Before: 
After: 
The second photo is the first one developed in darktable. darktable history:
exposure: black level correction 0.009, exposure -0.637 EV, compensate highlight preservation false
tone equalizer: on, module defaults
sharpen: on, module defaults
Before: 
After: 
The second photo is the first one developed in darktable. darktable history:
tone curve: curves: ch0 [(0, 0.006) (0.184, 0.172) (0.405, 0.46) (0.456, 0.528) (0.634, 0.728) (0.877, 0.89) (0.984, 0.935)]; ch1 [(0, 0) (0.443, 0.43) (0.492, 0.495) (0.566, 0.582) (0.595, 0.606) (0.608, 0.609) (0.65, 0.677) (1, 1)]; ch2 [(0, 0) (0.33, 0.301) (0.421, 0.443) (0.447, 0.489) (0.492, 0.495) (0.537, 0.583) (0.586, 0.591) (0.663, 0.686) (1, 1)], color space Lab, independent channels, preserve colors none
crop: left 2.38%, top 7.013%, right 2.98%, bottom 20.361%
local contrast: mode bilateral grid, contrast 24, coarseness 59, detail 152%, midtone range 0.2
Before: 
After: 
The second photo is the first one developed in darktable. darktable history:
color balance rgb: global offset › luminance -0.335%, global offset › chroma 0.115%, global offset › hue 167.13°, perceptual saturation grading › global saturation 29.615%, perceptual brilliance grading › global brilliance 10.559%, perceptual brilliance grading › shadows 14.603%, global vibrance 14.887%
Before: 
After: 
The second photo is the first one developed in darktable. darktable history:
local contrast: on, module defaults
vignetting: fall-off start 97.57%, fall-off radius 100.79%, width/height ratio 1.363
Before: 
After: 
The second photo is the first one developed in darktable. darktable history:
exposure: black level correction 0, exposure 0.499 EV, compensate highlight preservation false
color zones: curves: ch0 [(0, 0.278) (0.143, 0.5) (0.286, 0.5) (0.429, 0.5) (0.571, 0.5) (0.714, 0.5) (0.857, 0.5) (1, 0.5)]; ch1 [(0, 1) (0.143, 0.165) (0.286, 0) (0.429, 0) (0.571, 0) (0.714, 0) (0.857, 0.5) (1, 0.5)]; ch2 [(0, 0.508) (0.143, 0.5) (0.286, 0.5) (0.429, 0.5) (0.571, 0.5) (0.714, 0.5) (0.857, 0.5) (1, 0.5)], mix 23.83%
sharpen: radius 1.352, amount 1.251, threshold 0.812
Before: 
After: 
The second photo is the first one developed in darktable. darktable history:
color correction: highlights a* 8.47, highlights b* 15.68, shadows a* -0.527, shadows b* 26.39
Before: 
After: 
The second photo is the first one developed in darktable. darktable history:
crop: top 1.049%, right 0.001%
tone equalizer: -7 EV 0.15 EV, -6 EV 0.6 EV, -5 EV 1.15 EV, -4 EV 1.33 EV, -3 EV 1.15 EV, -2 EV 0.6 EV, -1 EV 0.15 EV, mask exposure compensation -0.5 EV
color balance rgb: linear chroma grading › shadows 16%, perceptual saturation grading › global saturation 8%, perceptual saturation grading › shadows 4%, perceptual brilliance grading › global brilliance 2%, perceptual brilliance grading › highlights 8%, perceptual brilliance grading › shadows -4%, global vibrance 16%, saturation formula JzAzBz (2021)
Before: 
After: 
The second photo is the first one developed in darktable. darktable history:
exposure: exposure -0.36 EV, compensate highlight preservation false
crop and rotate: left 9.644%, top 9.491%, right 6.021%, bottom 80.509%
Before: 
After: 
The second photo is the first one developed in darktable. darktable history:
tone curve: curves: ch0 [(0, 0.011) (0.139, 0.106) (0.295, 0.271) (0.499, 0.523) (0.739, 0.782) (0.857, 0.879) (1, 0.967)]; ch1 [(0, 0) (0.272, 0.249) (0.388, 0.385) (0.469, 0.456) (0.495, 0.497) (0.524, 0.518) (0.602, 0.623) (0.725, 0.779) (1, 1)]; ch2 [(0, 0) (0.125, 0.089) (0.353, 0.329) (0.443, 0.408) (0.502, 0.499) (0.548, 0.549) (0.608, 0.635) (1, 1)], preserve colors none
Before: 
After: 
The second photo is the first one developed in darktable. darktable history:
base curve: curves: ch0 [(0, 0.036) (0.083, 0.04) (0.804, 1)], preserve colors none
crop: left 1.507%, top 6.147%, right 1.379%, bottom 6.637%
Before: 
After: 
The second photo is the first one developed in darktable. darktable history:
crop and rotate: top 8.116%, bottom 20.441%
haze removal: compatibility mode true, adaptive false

• **What the exercise asks**
Put the rows above into a two-column CSV with the header input,output. Each row becomes one line, with its text under input and its answer under output, each in a single quoted field with line breaks replaced by spaces.

• **Solution to this problem**
input,output
"Before: After: The second photo is the first one developed in darktable. darktable history:","exposure: black level correction 0.009, exposure -0.637 EV, compensate highlight preservation false tone equalizer: on, module defaults sharpen: on, module defaults"
"Before: After: The second photo is the first one developed in darktable. darktable history:","tone curve: curves: ch0 [(0, 0.006) (0.184, 0.172) (0.405, 0.46) (0.456, 0.528) (0.634, 0.728) (0.877, 0.89) (0.984, 0.935)]; ch1 [(0, 0) (0.443, 0.43) (0.492, 0.495) (0.566, 0.582) (0.595, 0.606) (0.608, 0.609) (0.65, 0.677) (1, 1)]; ch2 [(0, 0) (0.33, 0.301) (0.421, 0.443) (0.447, 0.489) (0.492, 0.495) (0.537, 0.583) (0.586, 0.591) (0.663, 0.686) (1, 1)], color space Lab, independent channels, preserve colors none crop: left 2.38%, top 7.013%, right 2.98%, bottom 20.361% local contrast: mode bilateral grid, contrast 24, coarseness 59, detail 152%, midtone range 0.2"
"Before: After: The second photo is the first one developed in darktable. darktable history:","color balance rgb: global offset › luminance -0.335%, global offset › chroma 0.115%, global offset › hue 167.13°, perceptual saturation grading › global saturation 29.615%, perceptual brilliance grading › global brilliance 10.559%, perceptual brilliance grading › shadows 14.603%, global vibrance 14.887%"
"Before: After: The second photo is the first one developed in darktable. darktable history:","local contrast: on, module defaults vignetting: fall-off start 97.57%, fall-off radius 100.79%, width/height ratio 1.363"
"Before: After: The second photo is the first one developed in darktable. darktable history:","exposure: black level correction 0, exposure 0.499 EV, compensate highlight preservation false color zones: curves: ch0 [(0, 0.278) (0.143, 0.5) (0.286, 0.5) (0.429, 0.5) (0.571, 0.5) (0.714, 0.5) (0.857, 0.5) (1, 0.5)]; ch1 [(0, 1) (0.143, 0.165) (0.286, 0) (0.429, 0) (0.571, 0) (0.714, 0) (0.857, 0.5) (1, 0.5)]; ch2 [(0, 0.508) (0.143, 0.5) (0.286, 0.5) (0.429, 0.5) (0.571, 0.5) (0.714, 0.5) (0.857, 0.5) (1, 0.5)], mix 23.83% sharpen: radius 1.352, amount 1.251, threshold 0.812"
"Before: After: The second photo is the first one developed in darktable. darktable history:","color correction: highlights a* 8.47, highlights b* 15.68, shadows a* -0.527, shadows b* 26.39"
"Before: After: The second photo is the first one developed in darktable. darktable history:","crop: top 1.049%, right 0.001% tone equalizer: -7 EV 0.15 EV, -6 EV 0.6 EV, -5 EV 1.15 EV, -4 EV 1.33 EV, -3 EV 1.15 EV, -2 EV 0.6 EV, -1 EV 0.15 EV, mask exposure compensation -0.5 EV color balance rgb: linear chroma grading › shadows 16%, perceptual saturation grading › global saturation 8%, perceptual saturation grading › shadows 4%, perceptual brilliance grading › global brilliance 2%, perceptual brilliance grading › highlights 8%, perceptual brilliance grading › shadows -4%, global vibrance 16%, saturation formula JzAzBz (2021)"
"Before: After: The second photo is the first one developed in darktable. darktable history:","exposure: exposure -0.36 EV, compensate highlight preservation false crop and rotate: left 9.644%, top 9.491%, right 6.021%, bottom 80.509%"
"Before: After: The second photo is the first one developed in darktable. darktable history:","tone curve: curves: ch0 [(0, 0.011) (0.139, 0.106) (0.295, 0.271) (0.499, 0.523) (0.739, 0.782) (0.857, 0.879) (1, 0.967)]; ch1 [(0, 0) (0.272, 0.249) (0.388, 0.385) (0.469, 0.456) (0.495, 0.497) (0.524, 0.518) (0.602, 0.623) (0.725, 0.779) (1, 1)]; ch2 [(0, 0) (0.125, 0.089) (0.353, 0.329) (0.443, 0.408) (0.502, 0.499) (0.548, 0.549) (0.608, 0.635) (1, 1)], preserve colors none"
"Before: After: The second photo is the first one developed in darktable. darktable history:","base curve: curves: ch0 [(0, 0.036) (0.083, 0.04) (0.804, 1)], preserve colors none crop: left 1.507%, top 6.147%, right 1.379%, bottom 6.637%"
"Before: After: The second photo is the first one developed in darktable. darktable history:","crop and rotate: top 8.116%, bottom 20.441% haze removal: compatibility mode true, adaptive false"